Estimated standard deviation \(\sigma_\mu\) of the parameter of interest at the given \(\mu\).

Return type:

float

sigma_mu_from_hessian(poi_test: float | Dict[int | str, float], expected: ExpectationType = observed, init_pars: List[float] | None = None, par_bounds: List[Tuple[float, float]] | None = None, **kwargs) float[source]#

Compute variance of \(\mu\) from inverse Hessian. See eq. (27-28) in [arXiv:1007.1727].

Parameters:
  • poi_test (PoiTest) – Parameter of interest, \(\mu\). A plain float fixes the primary POI; a dict of {index_or_name: value} fixes multiple parameters simultaneously.

  • expected (ExpectationType) –

    Sets which values the fitting algorithm should focus and p-values to be computed.

    • observed: Computes the p-values with via post-fit prescription which means that the experimental data will be assumed to be the truth (default).

    • aposteriori: Computes the expected p-values with via post-fit prescription which means that the experimental data will be assumed to be the truth.

    • apriori: Computes the expected p-values with via pre-fit prescription which means that the SM will be assumed to be the truth.

  • init_pars (List[float], default None) – initial parameters for the optimiser

  • par_bounds (List[Tuple[float, float]], default None) – parameter bounds for the optimiser.

  • kwargs – keyword arguments for the optimiser.

Raises:

MethodNotAvailable – If backend does not have Hessian implementation.

Returns:

variance on parameter of interest.

Return type:

float

significance(expected: ExpectationType = observed, **kwargs) Tuple[float, float, List[float], List[float]]#

Compute the discovery significance of a positive signal.

Uses the discovery test statistic \(q_0\) (eq. 47 of [arXiv:1007.1727]) to quantify the evidence for a signal above the background-only hypothesis. The Asimov significance \(\sqrt{q_{0,A}}\) gives the median expected sensitivity, while \(\sqrt{q_0}\) is computed from the observed data. See sec. 5.1 of [arXiv:1007.1727] for details.

Note

aposteriori and observed both perform a post-fit computation and therefore return identical results.
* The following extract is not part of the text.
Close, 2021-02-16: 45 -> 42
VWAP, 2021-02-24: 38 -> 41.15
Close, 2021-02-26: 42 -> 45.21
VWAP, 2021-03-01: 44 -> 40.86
The only meaningful distinction is between post-fit (observed) and pre-fit (apriori) computations.

Parameters:
  • expected (ExpectationType) –

    Selects which dataset to condition on.

    • observed: Post-fit (default).

    • apriori: Pre-fit / SM hypothesis.

  • kwargs

    Additional keyword arguments forwarded to the optimiser, including:

    • init_pars (List[float], default None): Initial parameter values for the optimiser.
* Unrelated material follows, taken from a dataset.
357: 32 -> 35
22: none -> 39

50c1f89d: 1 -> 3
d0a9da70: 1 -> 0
    • par_bounds (List[Tuple[float, float]], default None): Parameter bounds for the optimiser.

Returns:

A 4-tuple (sqrt_q0A, sqrt_q0, pvalues, expected_pvalues) where:

  • sqrt_q0A — Asimov discovery significance \(\sqrt{q_{0,A}}\).

  • sqrt_q0 — Observed discovery significance \(\sqrt{q_0}\).

  • pvalues — Observed p-value(s) for the \(q_0\) test.

  • expected_pvalues — Expected p-value(s) at \(-2\sigma,\,-1\sigma,\,\text{central},\,+1\sigma,\,+2\sigma\).

Return type:

Tuple[float, float, List[float], List[float]]

xsection: float#

Value of the cross section, unit is defined by the user.